Young people very often do not sleep all night, leading an active lifestyle, while chronically not getting enough sleep, or having insomnia due to a malfunction of the biological rhythm of the body. Always after a sleepless night, as a result, people have problems with the state of the body: problems with focusing vision, cognitive impairment, fuzzy memory. Researchers at the University of Pennsylvania decided to study the effects of insomnia in more detail, and concluded that the part of the brain that is responsible for normal memorization, the state of memory, suffers from sleepless nights.

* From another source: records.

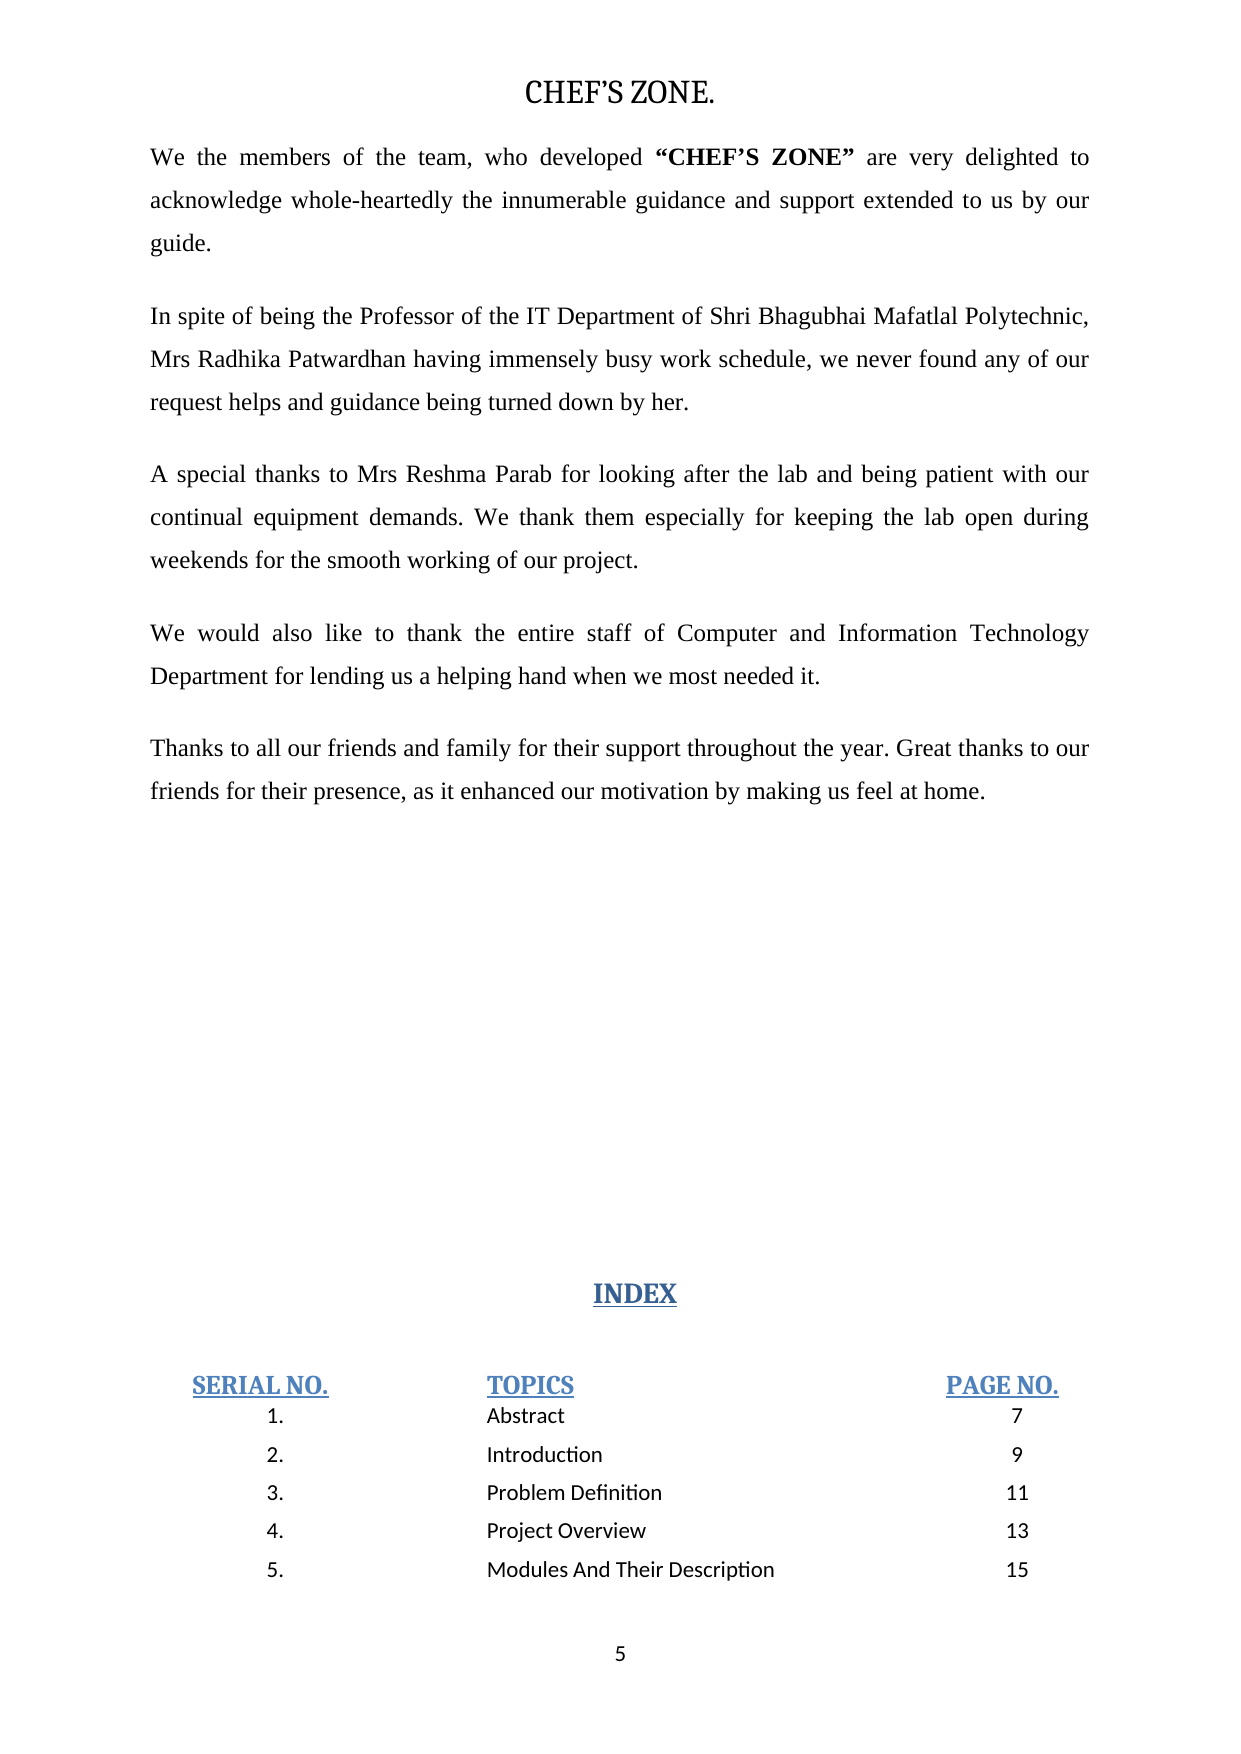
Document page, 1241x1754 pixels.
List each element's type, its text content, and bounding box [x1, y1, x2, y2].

text We would also like to thank the entire staff of Computer and Information Technology Department for lending us a helping hand when we most needed it. [150, 618, 1090, 690]
subtitle INDEX [134, 1277, 1136, 1311]
text In spite of being the Professor of the IT Department of Shri Bhagubhai Mafatlal Polytechnic, Mrs Radhika Patwardhan having immensely busy work schedule, we never found any of our request helps and guidance being turned down by her. [150, 301, 1090, 416]
text We the members of the team, who developed “CHEF’S ZONE” are very delighted to acknowledge whole-heartedly the innumerable guidance and support extended to us by our guide. [150, 142, 1090, 257]
text Thanks to all our friends and family for their support throughout the year. Great thanks to our friends for their presence, as it enhanced our motivation by making us feel at home. [150, 733, 1090, 805]
text A special thanks to Mrs Reshma Parab for looking after the lab and being patient with our continual equipment demands. We thank them especially for keeping the lab open during weekends for the smooth working of our project. [150, 459, 1090, 574]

Ted Abel, a professor of biology at the Pennsylvania School of Art and Science, led the study along with Cedric Florian and Christopher Vexy. Studies by the Abel group indicate that deprivation of normal night sleep leads to an increase in the level of adenosine in the hippocampus of the brain, the hormone responsible for memory function. The negative effects of fluctuations in the level of this hormone tend to summarize, and the more often a person does not sleep at night or simply does not get enough sleep, the more likely he will soon have memory problems, that is, sclerosis, and attention deficit.
The experiments were carried out on laboratory mice, but the results fully reflect the effect of insomnia on the human brain. Using computer analyzers, the plasticity of the brain of mice was studied, and it turned out that sleep deprived mice have a much lower reaction rate, as well as a much stronger predisposition to various abnormalities in the brain. Insomnia in regular form can provoke not only sclerosis, but also more serious problems: cerebral strokes.